Program in Human Genetics, Vanderbilt University Medical Center, Nashville, TN 37232, USA, Center for Human Genetics, Duke University Medical Center, Durham, NC 27710, USA and. Department of Neurology, University of California, San Francisco, CA 94143, USA.
Multiple sclerosis (MS) is a common and frequently disabling autoimmune disorder mediated by autoaggressive T cells and autoantibodies that target central nervous system myelin.
While numerous studies have demonstrated a strong genetic component to MS, it has been difficult to identify the specific genes involved.
Several genomic screens have been undertaken to locate such genes, but have not provided consistent gene localization, except for the MHC on chromosome 6p21 and a locus on chromosome 19q13.
To determine which of the original genomic locations presented in the US genome screen could be replicated, a more detailed analysis of additional families was performed.
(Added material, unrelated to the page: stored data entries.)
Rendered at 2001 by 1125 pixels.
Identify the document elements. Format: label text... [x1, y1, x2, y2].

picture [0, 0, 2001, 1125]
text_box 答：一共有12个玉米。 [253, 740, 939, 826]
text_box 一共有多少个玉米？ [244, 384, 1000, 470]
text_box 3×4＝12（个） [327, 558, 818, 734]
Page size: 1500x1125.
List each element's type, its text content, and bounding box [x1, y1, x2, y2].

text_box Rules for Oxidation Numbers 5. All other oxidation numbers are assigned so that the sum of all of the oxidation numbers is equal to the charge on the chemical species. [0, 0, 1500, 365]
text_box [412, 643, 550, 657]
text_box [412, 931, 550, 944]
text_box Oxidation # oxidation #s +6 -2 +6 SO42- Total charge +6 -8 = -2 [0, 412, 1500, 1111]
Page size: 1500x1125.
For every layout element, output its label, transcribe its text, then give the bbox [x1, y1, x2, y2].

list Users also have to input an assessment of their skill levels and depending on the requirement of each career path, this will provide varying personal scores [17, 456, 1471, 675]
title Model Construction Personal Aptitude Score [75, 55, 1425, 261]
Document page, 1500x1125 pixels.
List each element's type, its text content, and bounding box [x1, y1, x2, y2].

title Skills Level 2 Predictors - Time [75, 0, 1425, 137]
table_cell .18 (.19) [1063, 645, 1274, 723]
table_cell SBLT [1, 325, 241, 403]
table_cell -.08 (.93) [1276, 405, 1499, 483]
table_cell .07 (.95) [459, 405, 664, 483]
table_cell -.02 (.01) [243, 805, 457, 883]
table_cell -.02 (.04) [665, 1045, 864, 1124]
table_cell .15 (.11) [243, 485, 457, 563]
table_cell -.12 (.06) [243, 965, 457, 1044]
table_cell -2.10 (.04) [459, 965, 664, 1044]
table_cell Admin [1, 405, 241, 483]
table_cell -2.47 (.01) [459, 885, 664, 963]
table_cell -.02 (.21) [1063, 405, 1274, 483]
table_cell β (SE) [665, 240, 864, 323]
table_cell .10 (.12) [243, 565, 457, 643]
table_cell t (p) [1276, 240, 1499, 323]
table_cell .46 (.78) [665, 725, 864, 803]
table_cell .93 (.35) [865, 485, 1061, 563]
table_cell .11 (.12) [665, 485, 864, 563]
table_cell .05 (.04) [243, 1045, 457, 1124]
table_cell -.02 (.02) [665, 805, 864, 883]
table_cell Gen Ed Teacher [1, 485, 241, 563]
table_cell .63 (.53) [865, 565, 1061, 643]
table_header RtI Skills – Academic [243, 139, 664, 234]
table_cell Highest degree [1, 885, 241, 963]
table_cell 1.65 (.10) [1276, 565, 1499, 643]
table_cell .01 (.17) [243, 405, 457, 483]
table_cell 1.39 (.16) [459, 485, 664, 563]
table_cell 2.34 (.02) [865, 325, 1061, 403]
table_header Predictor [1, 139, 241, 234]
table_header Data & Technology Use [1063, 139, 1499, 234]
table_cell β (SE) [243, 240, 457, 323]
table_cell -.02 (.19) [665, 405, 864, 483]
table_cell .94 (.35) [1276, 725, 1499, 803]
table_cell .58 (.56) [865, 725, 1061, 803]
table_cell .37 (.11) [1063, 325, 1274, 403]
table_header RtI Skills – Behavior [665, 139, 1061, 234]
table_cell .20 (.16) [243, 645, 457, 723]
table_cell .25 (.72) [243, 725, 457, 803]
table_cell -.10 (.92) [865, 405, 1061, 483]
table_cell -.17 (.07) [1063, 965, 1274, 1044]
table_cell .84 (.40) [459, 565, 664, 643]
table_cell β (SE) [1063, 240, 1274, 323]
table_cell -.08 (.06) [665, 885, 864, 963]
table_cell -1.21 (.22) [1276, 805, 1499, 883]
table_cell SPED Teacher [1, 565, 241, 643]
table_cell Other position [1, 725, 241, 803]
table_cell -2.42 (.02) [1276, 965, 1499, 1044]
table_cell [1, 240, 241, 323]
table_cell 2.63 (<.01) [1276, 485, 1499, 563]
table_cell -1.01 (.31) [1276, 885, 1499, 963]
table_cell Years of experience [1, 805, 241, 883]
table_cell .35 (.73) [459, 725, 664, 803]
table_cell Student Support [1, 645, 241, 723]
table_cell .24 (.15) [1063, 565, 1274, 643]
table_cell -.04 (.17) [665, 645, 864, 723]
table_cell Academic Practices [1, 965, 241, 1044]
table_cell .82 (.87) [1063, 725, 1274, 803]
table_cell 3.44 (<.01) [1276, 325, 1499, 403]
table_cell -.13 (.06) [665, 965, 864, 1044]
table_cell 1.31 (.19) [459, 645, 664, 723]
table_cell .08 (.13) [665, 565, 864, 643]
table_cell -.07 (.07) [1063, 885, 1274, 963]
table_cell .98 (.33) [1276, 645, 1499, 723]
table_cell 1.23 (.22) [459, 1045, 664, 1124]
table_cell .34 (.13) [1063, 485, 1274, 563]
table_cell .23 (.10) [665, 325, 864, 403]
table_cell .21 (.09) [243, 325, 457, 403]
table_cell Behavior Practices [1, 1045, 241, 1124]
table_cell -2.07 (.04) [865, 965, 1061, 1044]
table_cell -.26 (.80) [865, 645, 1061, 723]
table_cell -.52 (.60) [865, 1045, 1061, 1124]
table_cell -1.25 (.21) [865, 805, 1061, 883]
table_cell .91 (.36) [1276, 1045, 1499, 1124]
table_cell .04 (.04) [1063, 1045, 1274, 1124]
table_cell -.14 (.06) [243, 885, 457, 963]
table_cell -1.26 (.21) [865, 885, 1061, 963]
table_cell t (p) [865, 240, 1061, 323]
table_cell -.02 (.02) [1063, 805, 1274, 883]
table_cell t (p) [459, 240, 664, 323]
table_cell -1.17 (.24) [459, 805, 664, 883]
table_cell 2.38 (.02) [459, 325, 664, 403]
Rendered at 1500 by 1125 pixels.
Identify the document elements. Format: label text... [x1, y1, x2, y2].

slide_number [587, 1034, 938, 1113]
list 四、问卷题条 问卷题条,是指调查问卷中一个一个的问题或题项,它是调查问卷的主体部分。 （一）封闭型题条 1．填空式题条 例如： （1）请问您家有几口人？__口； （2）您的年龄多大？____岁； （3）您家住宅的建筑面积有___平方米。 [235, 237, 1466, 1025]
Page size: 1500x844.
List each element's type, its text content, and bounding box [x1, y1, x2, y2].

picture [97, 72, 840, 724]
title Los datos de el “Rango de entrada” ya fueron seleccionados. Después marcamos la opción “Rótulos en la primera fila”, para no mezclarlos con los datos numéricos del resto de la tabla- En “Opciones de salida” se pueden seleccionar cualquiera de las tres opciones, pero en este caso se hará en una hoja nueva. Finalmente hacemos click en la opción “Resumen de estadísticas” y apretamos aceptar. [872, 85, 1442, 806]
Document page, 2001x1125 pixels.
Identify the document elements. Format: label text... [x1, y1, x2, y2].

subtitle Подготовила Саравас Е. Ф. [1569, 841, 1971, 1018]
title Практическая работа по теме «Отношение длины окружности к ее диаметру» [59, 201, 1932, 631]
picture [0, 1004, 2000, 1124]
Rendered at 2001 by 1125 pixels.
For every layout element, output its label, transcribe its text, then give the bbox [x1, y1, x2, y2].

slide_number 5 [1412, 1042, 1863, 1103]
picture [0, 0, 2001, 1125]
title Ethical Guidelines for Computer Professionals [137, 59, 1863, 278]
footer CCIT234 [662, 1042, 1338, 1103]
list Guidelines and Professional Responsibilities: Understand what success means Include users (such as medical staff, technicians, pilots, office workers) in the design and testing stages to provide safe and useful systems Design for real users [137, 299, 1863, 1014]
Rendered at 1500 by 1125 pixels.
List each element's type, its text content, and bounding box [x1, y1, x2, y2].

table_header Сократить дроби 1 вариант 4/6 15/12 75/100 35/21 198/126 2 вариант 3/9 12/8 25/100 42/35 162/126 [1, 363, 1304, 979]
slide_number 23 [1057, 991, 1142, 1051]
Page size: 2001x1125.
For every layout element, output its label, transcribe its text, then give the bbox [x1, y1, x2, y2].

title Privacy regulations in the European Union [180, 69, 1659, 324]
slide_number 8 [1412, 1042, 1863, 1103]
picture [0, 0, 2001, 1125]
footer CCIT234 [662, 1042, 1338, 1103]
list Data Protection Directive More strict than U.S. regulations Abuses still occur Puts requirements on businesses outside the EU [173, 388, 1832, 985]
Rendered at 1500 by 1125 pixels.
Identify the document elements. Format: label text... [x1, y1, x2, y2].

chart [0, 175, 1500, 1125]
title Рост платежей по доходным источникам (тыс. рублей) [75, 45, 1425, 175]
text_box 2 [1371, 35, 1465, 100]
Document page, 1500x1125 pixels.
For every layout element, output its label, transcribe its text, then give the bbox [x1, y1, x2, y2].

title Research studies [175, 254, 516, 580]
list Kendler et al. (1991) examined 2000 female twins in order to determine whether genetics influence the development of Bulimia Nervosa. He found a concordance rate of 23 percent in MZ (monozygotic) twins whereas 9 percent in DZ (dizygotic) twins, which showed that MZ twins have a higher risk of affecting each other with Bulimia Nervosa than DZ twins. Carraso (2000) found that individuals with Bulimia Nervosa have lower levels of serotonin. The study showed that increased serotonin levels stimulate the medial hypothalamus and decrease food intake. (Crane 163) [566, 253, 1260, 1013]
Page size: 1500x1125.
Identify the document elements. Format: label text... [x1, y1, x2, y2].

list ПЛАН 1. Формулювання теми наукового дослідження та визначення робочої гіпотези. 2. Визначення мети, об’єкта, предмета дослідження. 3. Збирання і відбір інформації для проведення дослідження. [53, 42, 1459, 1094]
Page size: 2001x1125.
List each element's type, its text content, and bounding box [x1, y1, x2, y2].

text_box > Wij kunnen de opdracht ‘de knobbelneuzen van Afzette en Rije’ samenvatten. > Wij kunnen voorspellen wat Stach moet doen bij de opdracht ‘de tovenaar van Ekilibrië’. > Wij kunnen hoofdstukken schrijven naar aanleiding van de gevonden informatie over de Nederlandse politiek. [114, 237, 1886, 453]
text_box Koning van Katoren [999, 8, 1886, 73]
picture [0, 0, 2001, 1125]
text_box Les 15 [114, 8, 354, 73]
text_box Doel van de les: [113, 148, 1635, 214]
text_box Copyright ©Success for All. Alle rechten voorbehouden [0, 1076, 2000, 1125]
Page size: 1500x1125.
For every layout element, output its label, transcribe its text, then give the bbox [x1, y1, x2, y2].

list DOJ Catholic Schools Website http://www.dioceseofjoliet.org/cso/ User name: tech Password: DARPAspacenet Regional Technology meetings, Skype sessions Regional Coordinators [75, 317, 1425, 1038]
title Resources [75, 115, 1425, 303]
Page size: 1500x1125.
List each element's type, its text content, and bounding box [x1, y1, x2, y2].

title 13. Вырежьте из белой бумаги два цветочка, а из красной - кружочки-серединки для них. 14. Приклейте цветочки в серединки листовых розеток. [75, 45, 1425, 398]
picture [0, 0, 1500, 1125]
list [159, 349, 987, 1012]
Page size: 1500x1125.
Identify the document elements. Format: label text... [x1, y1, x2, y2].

The results, derived from a population of 266 affected individuals belonging to 98 multiplex families, continue to support linkage to chromosomes 6p21, 6q27, and 19q13 with LOD scores>3.0, and suggest that regions on chromosomes 12q23-24 and 16p13 may also harbor susceptibility loci for MS.
Analysis taking into account the known HLA-DR2 association identified two additional potential linkage regions on chromosomes 7q21-22 and 13q33-34.
These regions can now be targeted for detailed study to identify the underlying MS susceptibility genes.